Inauguran nuevo templo en Islandia para la creciente comunidad católica

La Iglesia católica en Islandia ha inaugurado este sábado una nueva iglesia en Selfoss, en el sur del país, que proporcionará por primera vez un centro estable a una comunidad de más de un millar de católicos. Unas 600 personas participaron en la consagración del templo de la Santa Cruz, presidida por el obispo de Reikiavik, David Tencer.
La apertura llega después de más de dos años de obras y supone un nuevo paso en la implantación de una Iglesia minoritaria pero en crecimiento, marcada especialmente por la inmigración. Según los datos difundidos por el Bonifatiuswerk alemán, en Islandia están registrados actualmente unos 15.900 católicos, alrededor del 4% de la población, mientras que en la región de Selfoss viven más de 1.000.
La parroquia de la Santa Cruz fue erigida por Tencer el pasado año y es la novena comunidad parroquial católica de Islandia. Hasta ahora, sus fieles celebraban la Misa en locales alquilados y en una pequeña capilla. El nuevo complejo incluye, además del templo, un centro parroquial y una vivienda sacerdotal, que permitirá que un sacerdote resida permanentemente en la zona.
Durante la homilía de consagración, Tencer explicó que el proyecto no tenía como única finalidad levantar un edificio. «Nuestro objetivo es y seguirá siendo siempre construir en este maravilloso lugar, junto con personas de buena voluntad, una Iglesia viva para gloria de Dios», afirmó.
La atención pastoral de la parroquia está encomendada al sacerdote Mercurio Claudio Rivera III, originario de Filipinas. Los fieles se encuentran dispersos por una amplia región del sur de Islandia y algunos deben realizar largos desplazamientos en coche para participar en la Misa. El nuevo centro permitirá concentrar en Selfoss las celebraciones litúrgicas, la catequesis y otras actividades de la comunidad.
El proyecto ha supuesto una inversión de algo más de cuatro millones de euros. El Bonifatiuswerk y el Comisariado para la Diáspora de los obispos alemanes aportaron conjuntamente más de 1,1 millones de euros para hacerlo posible.

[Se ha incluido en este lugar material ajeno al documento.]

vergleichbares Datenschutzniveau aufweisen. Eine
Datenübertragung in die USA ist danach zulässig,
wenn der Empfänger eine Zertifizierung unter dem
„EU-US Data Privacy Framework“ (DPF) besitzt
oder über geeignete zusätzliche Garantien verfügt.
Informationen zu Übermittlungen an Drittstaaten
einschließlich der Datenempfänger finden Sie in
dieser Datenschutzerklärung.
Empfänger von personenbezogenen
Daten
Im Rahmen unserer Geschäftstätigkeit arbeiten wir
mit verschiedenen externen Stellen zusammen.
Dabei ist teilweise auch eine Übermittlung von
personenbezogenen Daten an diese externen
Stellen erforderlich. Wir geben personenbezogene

La construcción culmina además un largo proceso iniciado mucho antes de que comenzaran las obras. Según explicó el secretario general del Bonifatiuswerk, Georg Austen, los primeros planes se remontan a 2010 y el proyecto tuvo que superar dificultades para encontrar un terreno, obstáculos administrativos y retrasos provocados, entre otros factores, por las condiciones meteorológicas islandesas.
«Esta iglesia habla de perseverancia y de personas que no han perdido la esperanza», señaló Austen, quien definió la Santa Cruz como un signo de que «la fe necesita espacios» y de lo que puede surgir de «la paciencia, la perseverancia y la confianza en Dios».
Una Iglesia minoritaria que crece en Islandia
La inauguración se produce en un contexto de crecimiento de la presencia católica en Islandia. La diócesis de Reikiavik abarca todo el país y cuenta con una comunidad fuertemente marcada por la inmigración. Según el Bonifatiuswerk, el número de católicos lleva años aumentando de manera continuada, en buena medida por la llegada de población extranjera.
En la actualidad, los católicos representan aproximadamente el 4% de la población islandesa. La nueva parroquia de Santa Cruz eleva a nueve el número de comunidades católicas del país.
El director del Bonifatiuswerk, Ingo Imenkämper, destacó durante la ceremonia el contraste entre esta realidad y la que atraviesa actualmente buena parte de la Iglesia en Alemania. Mientras allí se debate sobre la futura estructura de las parroquias y el cierre o fusión de iglesias y centros parroquiales, señaló, «aquí, en la diáspora nórdica, sucede a menudo lo contrario».
«Las comunidades crecen. Son jóvenes e internacionales», afirmó Imenkämper durante la inauguración. El responsable del organismo alemán presentó así el nuevo templo de Selfoss como una muestra de una comunidad católica que, pese a su condición minoritaria en un país de tradición mayoritariamente protestante, necesita nuevos espacios para atender a un número creciente de fieles.